More funny/sad cautionary tales--modern folk-tales, really--about small-town blacks, by the author of 17 plays and a previous collection of short stories, A Piece of Mine (1984). The narrators of these 13 pieces (different narrators, though their voices are nearly interchangeable) speak of the common wisdom of everyday life in glowing terms: ""All I know is there ain't nothin like love. Love and happiness! That's a fact, and you can blive that,"" but many of the characters never get close to realizing that happiness lies (as the title indicates) at home. ""You've got to have some kind of good sense. Common sense,"" cries the narrator of ""The Magic Strength of Need."" She's telling the story of her friend Burlee, an ugly girl who grows up swearing she's going to marry a rich man. She becomes a success in business, but keeps spurning the advances of Winston, the man who really loves her, just because he's not rich. But a one-night stand with a truly wealthy man (who nearly rapes her) brings her back to Winston--and home. Home is also the subject of ""Without Love,"" where Geneva, a proper lady who worked hard all her life for a family and a lovely house, tells the story of her wild friend Totsy, who drank and slept around all her life and now has nowhere to go in her old age.

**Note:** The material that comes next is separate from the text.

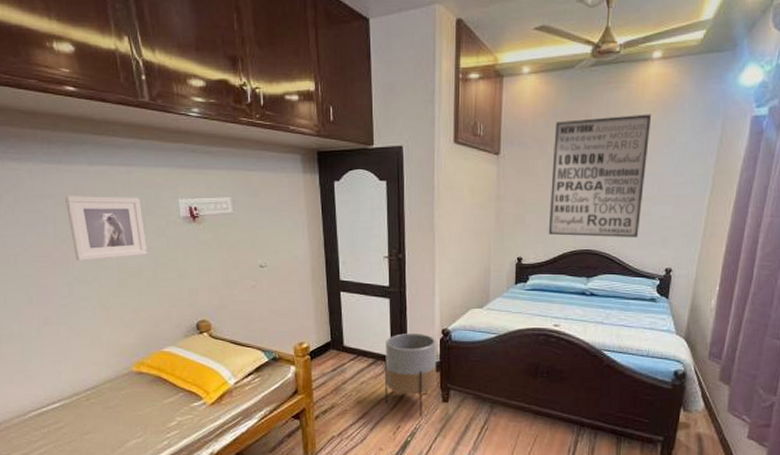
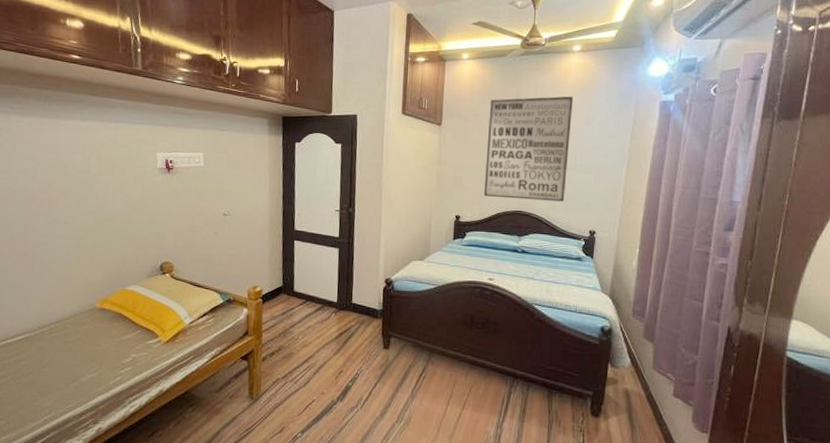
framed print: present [65,196,147,261] -> none [57,146,124,204]
planter: present [384,332,437,418] -> none [329,281,380,363]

There's a kind of Aesopian simplicity here that transcends the basic clichÉ. And the young narrator of ""Happiness Does Not Come In Colors"" watches an older woman she's admired marry a white man, and she herself decides that a so-called ""square"" who's been wooing her isn't half-bad. Cooper is humorous, wise, self-deprecating, and always expressive, right down to her cheerful overuse of exclamation points. The ordinariness of her subject matter works well for her; her stories are about simple truths told with a great energy that makes them shine.